Paint tube

09.10.2018
John Singer Sargent (1856-1925) - Claude Monet peignant à l’orée d'un bois, en 1885 (peinture produite par Miss Emily Sargent et Mrs Ormond grâce au National Art Collections Fund en 1925), Tate Modern, Londres

John Singer Sargent (1856-1925) - Claude Monet peignant à l’orée d'un bois, en 1885 (peinture produite par Miss Emily Sargent et Mrs Ormond grâce au National Art Collections Fund en 1925), Tate Modern, Londres

The invention of the paint tube in the 19th century changed the pictorial landscape. This new way of packaging colour pigments had a major impact on the artistic world. And artists would subsequently change their painting methods in this new, technologically progressive world.

From the European history of painting until the evolution of Impressionism in the 19th century, the renown of a master and his studio and students was not just down to his skill and painting method but also the quality of the colour of the paints that he used: each artist procured his own pigments and sources varied. Students ground the pigments and mixed them with a binding material and there was an element of secrecy involved in their preparation. The colours were unique to each studio, or to each city where a tradition and techniques prevailed. These processes were carried out in secrecy. Binding materials such as different kinds of oils, resins and egg yolks were sometimes mixed with other mysterious substances such as arsenic, crushed up semi-precious stones and the dried excrement of animals, rumoured to have supernatural properties…

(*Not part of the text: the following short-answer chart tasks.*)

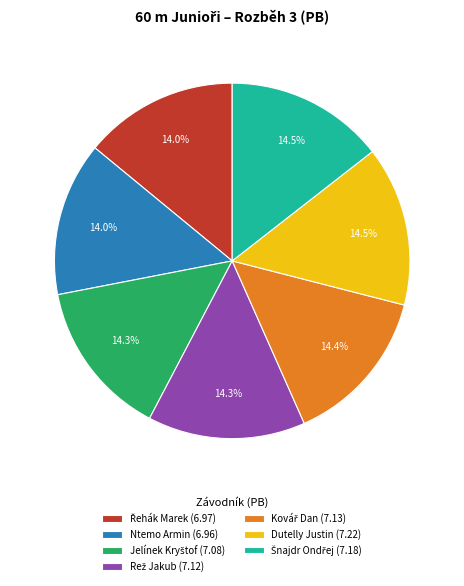

Is there any slice that represents more than half of the pie?

No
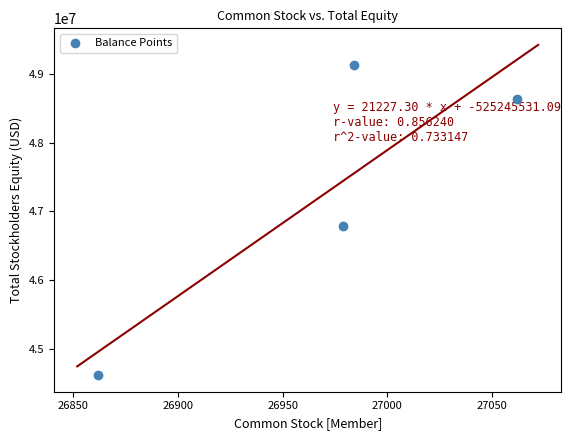

What Y value in the scatter plot is closest to 46872277?

46790179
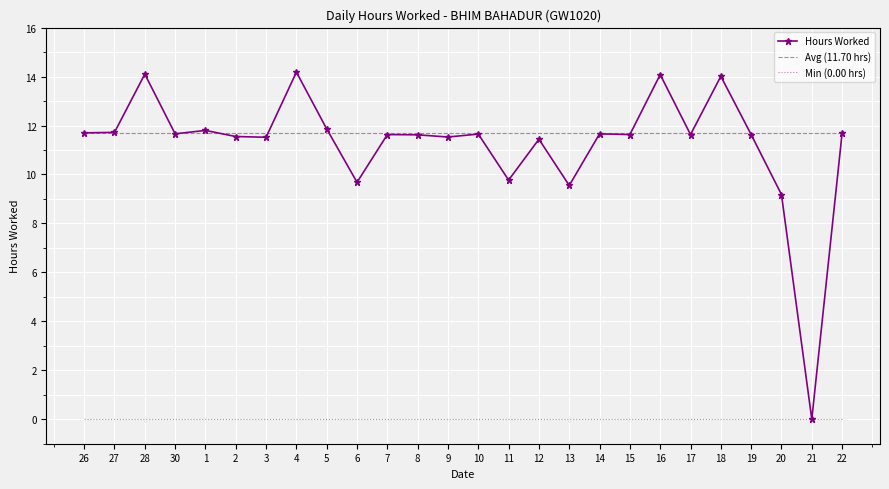

True or false: Avg (11.70 hrs) has a value of 5.2 at 3.

False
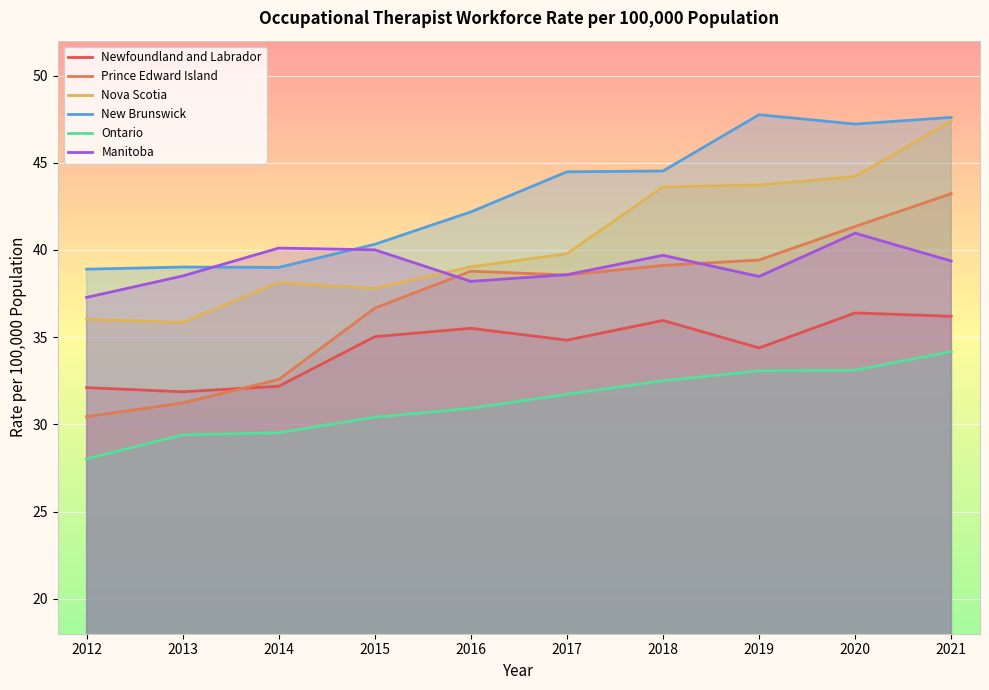

The Ontario series shows 29.5 at 2014. True or false?

True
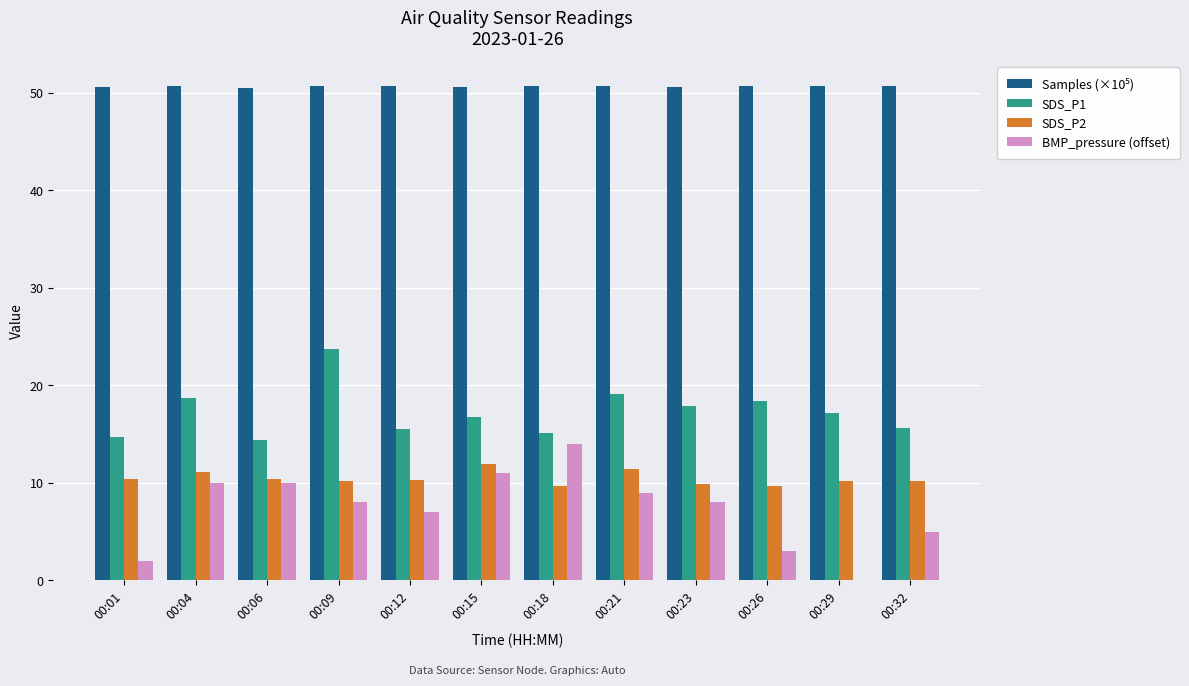

How many groups of bars are there?

12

This new era of the 19th century was the dawn of much change. Studios began to fade away and art schools popped up. Colour pigment sellers gradually replaced students grinding pigments for their masters. The art industry thus invested in colour which was now being manufactured using standardised processes. Painting was becoming a profitable business. In addition to professional artists there were now Sunday painters or dabblers. The range of coloured paints was expanding.
The big problem with oil paints was how to package them. Pig bladders were simply not up to the job. In 1841 the American artist John Goffe Rand filed a tube patent so that paint could be contained in a tin tube with a lid. Paint packaged in tin tubes came from England, marketed by art suppliers Winsor & Newton. Over in France, Lefranc & Bourgeois were a big part of this change by making improvements to the substances added, making them less toxic on the one hand and on the other, ensuring that the shades of paint sold had more stability and fixity. The high point was the marketing of a flexible tube with a screw top in 1859. These new paints had better adhesion properties on a variety of canvases, were more indelible, dried better (and faster), kept their shades over time and shine and dullness were easier to obtain. Best of all, the paint inside the tubes was far more mobile, meaning artists could paint in situ – often outside.

Although the paint tube appeared three decades before the official date given for the start of Impressionism – the stirrings of which obviously had more ancient roots and filiations – it was given a decisive role in the evolution of pictorial art. The tube of paint, along with the flourishing of trains and photography, two concomitantly technological and technical evolutions that urged the art of painting to move with its time, breaking with old traditions.
Photography and portraiture exempted pictorial art from a mimetic representation of reality in some way.
The era was one of movement on one hand with great technical and scientific developments and the old order was turned on its head.  On the other hand, it was the era of a society of citizens, that is to say individuals whose thoughts and feelings were legitimate and expressible. These two aspects were reflected in the artist’s desire to capture movement and what was fleeting, to formally interpret senses perceived, or his “impressions”. Brushstrokes were faster, canvases often smaller, to capture the light changing on subject matter from one minute to the next. Tubes of oil paint helped these pictorial adventures to take place. The artist with his easel, brushes and tubes was painting in the countryside whereas before he had to draw sketches and finish paintings off in the studio. And trains meant that he could travel to remote rural areas or to places where the views and light were renowned. Finally, train times also forced artists to finish their canvases before nightfall…

So Impressionism is considerably indebted to the invention of the tube of paint. It might never have taken place without it.